Thomas Kwa 1 Sep 2025 21:03 UTC
14 points
11 ∶ 0
on: I bet superforecaster David Manheim 2 k$ that the unemployment rate in the United States in 2027 will be lower than 8 %
I think I would take your side here. Unemployment above 8% requires replacing so many jobs that humans can’t find new ones elsewhere even during the economic upswing created by AGI, and there is less than 2 years until the middle of 2027. This is not enough time for robotics (on current trends robotics time horizons will be under 1 hour) and AI companies can afford to keep hiring humans even if they wouldn’t generate enough value most places, so the question is whether we see extremely high unemployment in remotable sectors that automate away existing jobs but don’t have huge labor productivity gains from AI. 2029 could be a different story.
Would like to see David’s perspective here, whether he just has short timelines or has some economic argument too.

Thomas Kwa 30 Aug 2025 6:47 UTC
7 points
1 ∶ 0
in reply to: Anonymous238’s comment on: Why Not Import Humane Meat from Mexico?

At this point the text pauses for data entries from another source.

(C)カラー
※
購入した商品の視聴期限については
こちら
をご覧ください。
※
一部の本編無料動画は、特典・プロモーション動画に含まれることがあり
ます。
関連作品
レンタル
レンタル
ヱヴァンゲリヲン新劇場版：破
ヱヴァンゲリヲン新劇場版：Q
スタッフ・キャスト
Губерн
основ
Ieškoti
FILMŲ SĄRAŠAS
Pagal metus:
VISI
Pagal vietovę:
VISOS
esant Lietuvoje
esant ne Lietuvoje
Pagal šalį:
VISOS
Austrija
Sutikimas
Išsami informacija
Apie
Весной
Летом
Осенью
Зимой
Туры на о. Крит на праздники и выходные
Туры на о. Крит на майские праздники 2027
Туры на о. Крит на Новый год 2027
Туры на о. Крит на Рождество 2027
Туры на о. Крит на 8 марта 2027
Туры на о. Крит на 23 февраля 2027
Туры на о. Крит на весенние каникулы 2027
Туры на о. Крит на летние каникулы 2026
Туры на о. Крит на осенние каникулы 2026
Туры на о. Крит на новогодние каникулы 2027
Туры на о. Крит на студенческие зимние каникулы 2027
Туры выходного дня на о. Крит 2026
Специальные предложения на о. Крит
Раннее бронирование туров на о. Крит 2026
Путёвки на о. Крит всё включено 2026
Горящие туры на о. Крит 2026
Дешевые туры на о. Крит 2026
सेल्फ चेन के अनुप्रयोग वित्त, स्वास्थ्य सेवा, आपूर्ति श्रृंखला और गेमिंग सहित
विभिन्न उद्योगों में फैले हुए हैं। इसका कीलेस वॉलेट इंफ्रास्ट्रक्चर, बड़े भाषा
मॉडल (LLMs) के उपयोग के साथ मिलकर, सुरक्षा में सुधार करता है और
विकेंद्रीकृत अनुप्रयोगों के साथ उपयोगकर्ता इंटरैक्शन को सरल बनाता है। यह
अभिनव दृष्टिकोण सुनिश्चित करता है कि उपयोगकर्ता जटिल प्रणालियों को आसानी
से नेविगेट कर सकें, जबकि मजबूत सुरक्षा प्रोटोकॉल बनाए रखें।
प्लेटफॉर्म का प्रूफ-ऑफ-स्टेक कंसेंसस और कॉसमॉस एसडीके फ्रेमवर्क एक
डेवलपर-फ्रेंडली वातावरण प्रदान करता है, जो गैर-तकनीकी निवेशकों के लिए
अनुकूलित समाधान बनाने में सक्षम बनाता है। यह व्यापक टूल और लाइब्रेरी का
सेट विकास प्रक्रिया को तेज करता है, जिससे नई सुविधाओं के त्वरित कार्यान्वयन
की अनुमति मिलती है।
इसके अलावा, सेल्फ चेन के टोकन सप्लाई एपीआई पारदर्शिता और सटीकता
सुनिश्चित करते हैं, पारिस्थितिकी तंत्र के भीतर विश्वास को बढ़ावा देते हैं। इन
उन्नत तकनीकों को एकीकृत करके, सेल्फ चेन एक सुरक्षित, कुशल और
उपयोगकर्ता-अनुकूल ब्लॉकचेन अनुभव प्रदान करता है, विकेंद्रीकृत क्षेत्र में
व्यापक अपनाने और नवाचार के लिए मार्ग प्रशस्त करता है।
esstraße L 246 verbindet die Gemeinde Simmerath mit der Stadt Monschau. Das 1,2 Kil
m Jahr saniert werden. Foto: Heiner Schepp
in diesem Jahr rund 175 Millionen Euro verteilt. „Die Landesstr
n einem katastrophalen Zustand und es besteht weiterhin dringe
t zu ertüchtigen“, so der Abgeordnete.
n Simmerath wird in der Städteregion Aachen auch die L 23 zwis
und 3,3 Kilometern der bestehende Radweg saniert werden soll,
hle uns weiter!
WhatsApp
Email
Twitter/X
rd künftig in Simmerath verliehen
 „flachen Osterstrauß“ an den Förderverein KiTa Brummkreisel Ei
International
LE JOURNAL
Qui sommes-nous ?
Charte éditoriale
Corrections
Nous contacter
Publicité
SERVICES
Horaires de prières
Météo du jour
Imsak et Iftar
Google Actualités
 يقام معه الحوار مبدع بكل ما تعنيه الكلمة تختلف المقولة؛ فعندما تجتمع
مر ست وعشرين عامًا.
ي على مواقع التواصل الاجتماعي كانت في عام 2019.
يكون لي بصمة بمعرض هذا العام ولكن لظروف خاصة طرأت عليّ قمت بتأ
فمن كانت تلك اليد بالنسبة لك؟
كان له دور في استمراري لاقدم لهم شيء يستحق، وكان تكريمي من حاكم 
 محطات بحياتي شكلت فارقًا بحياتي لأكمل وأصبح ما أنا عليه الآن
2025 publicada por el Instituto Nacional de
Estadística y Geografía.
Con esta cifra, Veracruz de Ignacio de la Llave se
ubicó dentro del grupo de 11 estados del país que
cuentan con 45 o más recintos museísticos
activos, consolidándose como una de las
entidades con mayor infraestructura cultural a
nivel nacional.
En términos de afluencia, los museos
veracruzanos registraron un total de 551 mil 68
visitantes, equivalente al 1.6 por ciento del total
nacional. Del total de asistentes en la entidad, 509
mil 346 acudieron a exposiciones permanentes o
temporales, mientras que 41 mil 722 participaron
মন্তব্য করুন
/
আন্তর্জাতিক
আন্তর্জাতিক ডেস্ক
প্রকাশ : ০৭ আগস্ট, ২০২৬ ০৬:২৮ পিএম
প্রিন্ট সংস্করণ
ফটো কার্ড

Spreading around the term “humane meat” may get it into some people’s heads that this practice can be humane, which could in turn increase consumption overall, and effectively cancel out whatever benefits you’re speculating about.

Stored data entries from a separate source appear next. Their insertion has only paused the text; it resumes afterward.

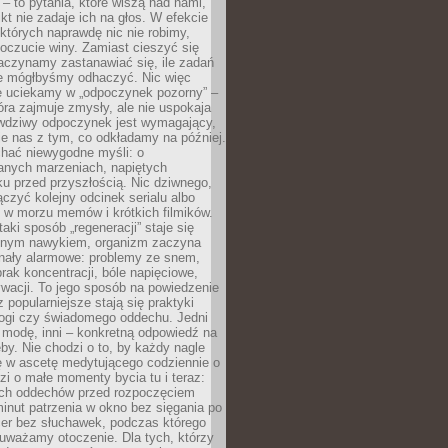
 – to pytania, które wiszą nad nami,
ikt nie zadaje ich na głos. W efekcie
tórych naprawdę nic nie robimy,
poczucie winy. Zamiast cieszyć się
aczynamy zastanawiać się, ile zadań
e mógłbyśmy odhaczyć. Nic więc
e uciekamy w „odpoczynek pozorny” –
óra zajmuje zmysły, ale nie uspokaja
wdziwy odpoczynek jest wymagający,
je nas z tym, co odkładamy na później.
chać niewygodne myśli: o
wanych marzeniach, napiętych
ęku przed przyszłością. Nic dziwnego,
łączyć kolejny odcinek serialu albo
 w morzu memów i krótkich filmików.
taki sposób „regeneracji” staje się
nym nawykiem, organizm zaczyna
nały alarmowe: problemy ze snem,
brak koncentracji, bóle napięciowe,
wacji. To jego sposób na powiedzenie
z popularniejsze stają się praktyki
jogi czy świadomego oddechu. Jedni
 modę, inni – konkretną odpowiedź na
eby. Nie chodzi o to, by każdy nagle
ę w ascetę medytującego codziennie o
zi o małe momenty bycia tu i teraz:
kich oddechów przed rozpoczęciem
minut patrzenia w okno bez sięgania po
cer bez słuchawek, podczas którego
uważamy otoczenie. Dla tych, którzy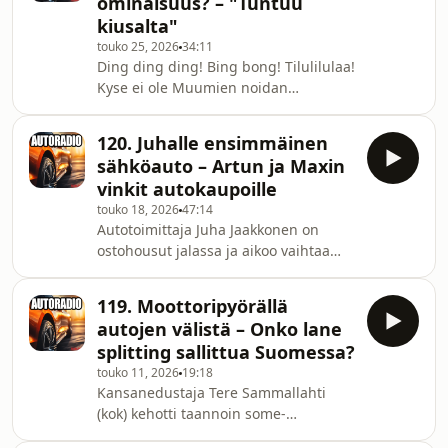
ominaisuus? – "Tuntuu
työskentelee Renaultin
kiusalta"
viestintäpäällikkönä. Hän on nähnyt
touko 25, 2026
34:11
autoalan murroksen tähän päivään ja
Ding ding ding! Bing bong! Tilulilulaa!
osaa antaa valistuneita ennustuksia
Kyse ei ole Muumien noidan
siitä, mihin ollaan menossa.
loitsuista, vaan uusien autojen
Autotoimittaja Arttu Toivonen selvittää
ylinopeusvaroituksista, joiden ääni
muu
120. Juhalle ensimmäinen
vaihtelee pehmeästä helinästä
sähköauto – Artun ja Maxin
kimeään kilinään. Ärsyttävyydessä on
vinkit autokaupoille
"yllättävän paljon eroja".
touko 18, 2026
47:14
Autotoimittaja Max Lange on saanut
Autotoimittaja Juha Jaakkonen on
viime aikojen koeajoissa rautaisen
ostohousut jalassa ja aikoo vaihtaa
annoksen eri autojen hälytysääniä ja
polttomoottoriautonsa sähköpeliin.
tämän(kin) asian voi tehdä hyvin,
Sähköautoissa tupataan puhumaan
huonosti tai hyvin huonosti. M
119. Moottoripyörällä
akun koosta, toimintamatkoista,
autojen välistä – Onko lane
pikalatauksista ja akun
splitting sallittua Suomessa?
esilämmityksistä, mutta mikä on
touko 11, 2026
19:18
oikeasti olennaista tietoa autoa
Kansanedustaja Tere Sammallahti
valittaessa? Kollegat Max Lange ja
(kok) kehotti taannoin some-
Arttu Toivonen jeesaavat Juhaa
postauksessaan motoristeja ottamaan
eteenpäin autoprojektin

I don’t know what the correct definition of “humane” is, but I strongly disagree with this claim in the second half. The question is whether higher-welfare imports reduce total suffering once we account for demand effects. So we should care about improving conditions from “torture camps” → “prisons” → “decent”. Torture camps are many times worse than merely “inhumane”!
The average consumer (who eats a ton of super high suffering chicken, doesn’t know that most chicken is torture chicken, and doesn’t believe labels anyway) wouldn’t eat much more chicken overall when the expensive chicken with the non-fraudulent “humane” label lowers in price. Nor would enough vegetarians start eating chicken because they’re only 5% of the US population and many of those are motivated by religion or health.

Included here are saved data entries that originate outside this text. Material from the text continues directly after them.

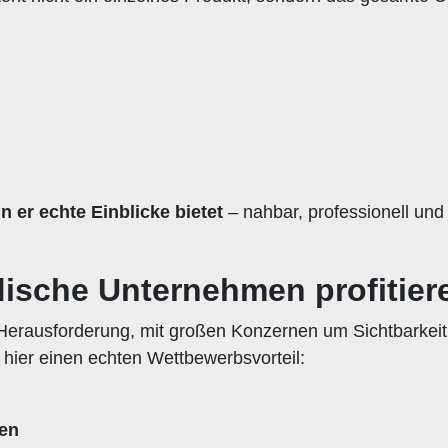
 er echte Einblicke bietet
– nahbar, professionell und
ische Unternehmen profitier
 Herausforderung, mit großen Konzernen um Sichtbarkei
 hier einen echten Wettbewerbsvorteil:
ten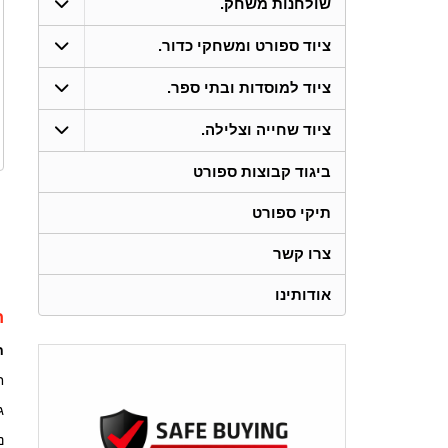
שולחנות משחק.
ציוד ספורט ומשחקי כדור.
ציוד למוסדות ובתי ספר.
ציוד שחייה וצלילה.
ביגוד קבוצות ספורט
תיקי ספורט
צרו קשר
אודותינו
ת
חל
ח
ג
נ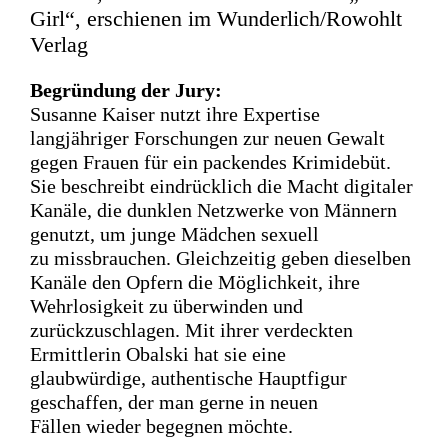
Girl“, erschienen im Wunderlich/Rowohlt
Verlag
Begründung der Jury:
Susanne Kaiser nutzt ihre Expertise
langjähriger
Forschungen zur neuen Gewalt
gegen Frauen für ein packendes
Krimidebüt.
Sie beschreibt eindrücklich die Macht digitaler
Kanäle, die
dunklen Netzwerke von Männern
genutzt, um junge Mädchen sexuell
zu
missbrauchen. Gleichzeitig geben dieselben
Kanäle den Opfern die
Möglichkeit, ihre
Wehrlosigkeit zu überwinden und
zurückzuschlagen.
Mit ihrer verdeckten
Ermittlerin Obalski hat sie eine
glaubwürdige,
authentische Hauptfigur
geschaffen, der man gerne in neuen
Fällen
wieder begegnen möchte.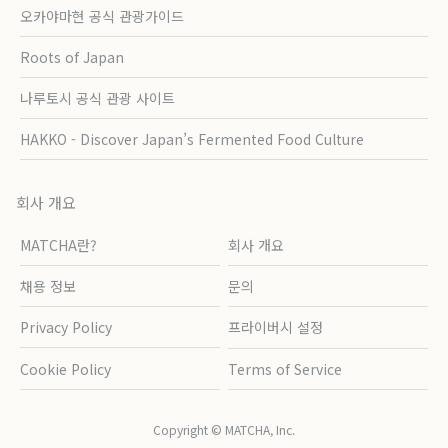
오카야마현 공식 관광가이드
Roots of Japan
나루토시 공식 관광 사이트
HAKKO - Discover Japan’s Fermented Food Culture
회사 개요
MATCHA란?
회사 개요
채용 정보
문의
Privacy Policy
프라이버시 설정
Cookie Policy
Terms of Service
Copyright © MATCHA, Inc.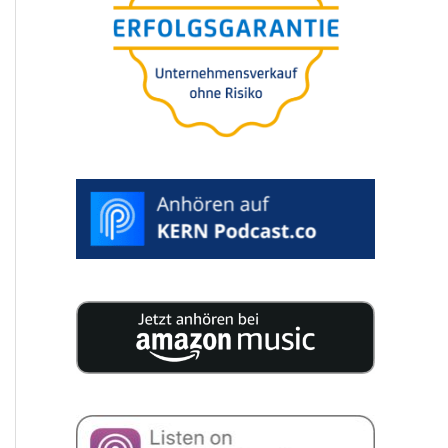
Die 7 teuersten
Fehler bei der
Unternehmens-
bewertung für
Käufer oder
Verkäufer
WUNSCHTERMIN
AUSWÄHLEN >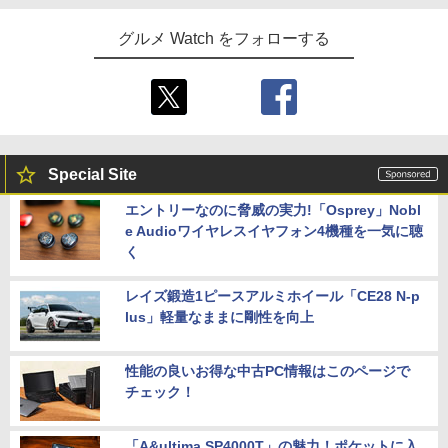
グルメ Watch をフォローする
Special Site
エントリーなのに脅威の実力!「Osprey」Nobl
e Audioワイヤレスイヤフォン4機種を一気に聴
く
レイズ鍛造1ピースアルミホイール「CE28 N-p
lus」軽量なままに剛性を向上
性能の良いお得な中古PC情報はこのページで
チェック！
「A&ultima SP4000T」の魅力！ポケットに入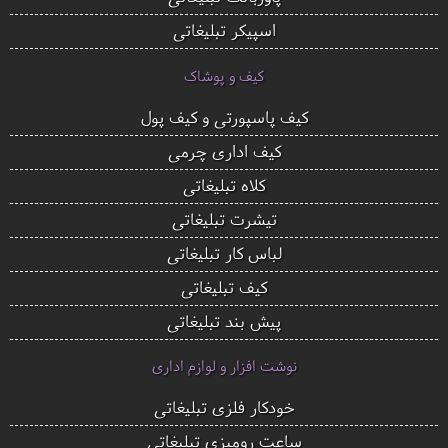
اسپیکر تبلیغاتی
کیف و پوشاک
کیف پاسپورتی و کیف پول
کیف اداری چرمی
کلاه تبلیغاتی
تیشرت تبلیغاتی
لباس کار تبلیغاتی
کیف تبلیغاتی
پیش بند تبلیغاتی
نوشت افزار و لوازم اداری
خودکار فلزی تبلیغاتی
ساعت رومیزی تبلیغاتی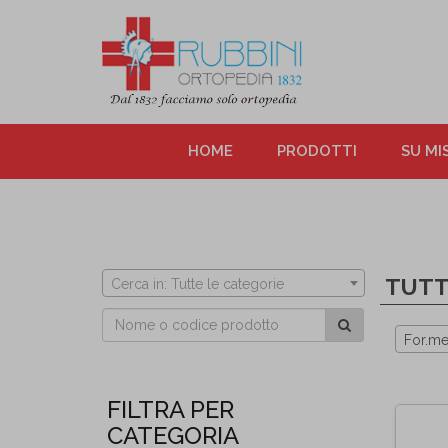
HOME
PRODOTTI
SU MI
TUTT
Cerca in: Tutte le categorie
For.me
FILTRA PER
CATEGORIA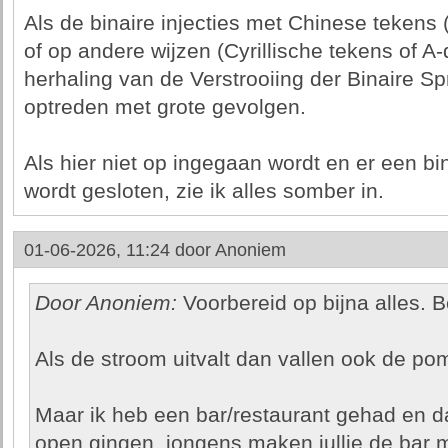
Als de binaire injecties met Chinese tekens
of op andere wijzen (Cyrillische tekens of A
herhaling van de Verstrooiing der Binaire Sp
optreden met grote gevolgen.
Als hier niet op ingegaan wordt en er een b
wordt gesloten, zie ik alles somber in.
01-06-2026, 11:24 door
Anoniem
Door Anoniem:
Voorbereid op bijna alles. B
Als de stroom uitvalt dan vallen ook de pom
Maar ik heb een bar/restaurant gehad en da
open gingen, jongens maken jullie de bar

More likely, there will need to be a huge effort to get consumers to understand that they should spend anything on lower-suffering chicken, then another to get grocers to not mark up the price anyway, after which implementing this policy could replace 260 million torture camp chicken lives with maybe 300 million slightly uncomfortable chicken lives. (With a net increase mostly due to competition lowering the price of higher-suffering chicken.)
One can object to actually implementing this policy on deontological or practical grounds, but on consequences, high-suffering chicken is many times worse than “inhumane” pasture-raised chicken, so the demand increase would not even be close to canceling out the benefits unless you have a moral view under which everything inhumane is equally bad. I wish we were in a world where we could demand that food be 100% humane, but ignoring the principle of triage is why EA animal advocates, not purity-focused ones, have prevented billions of years of torture.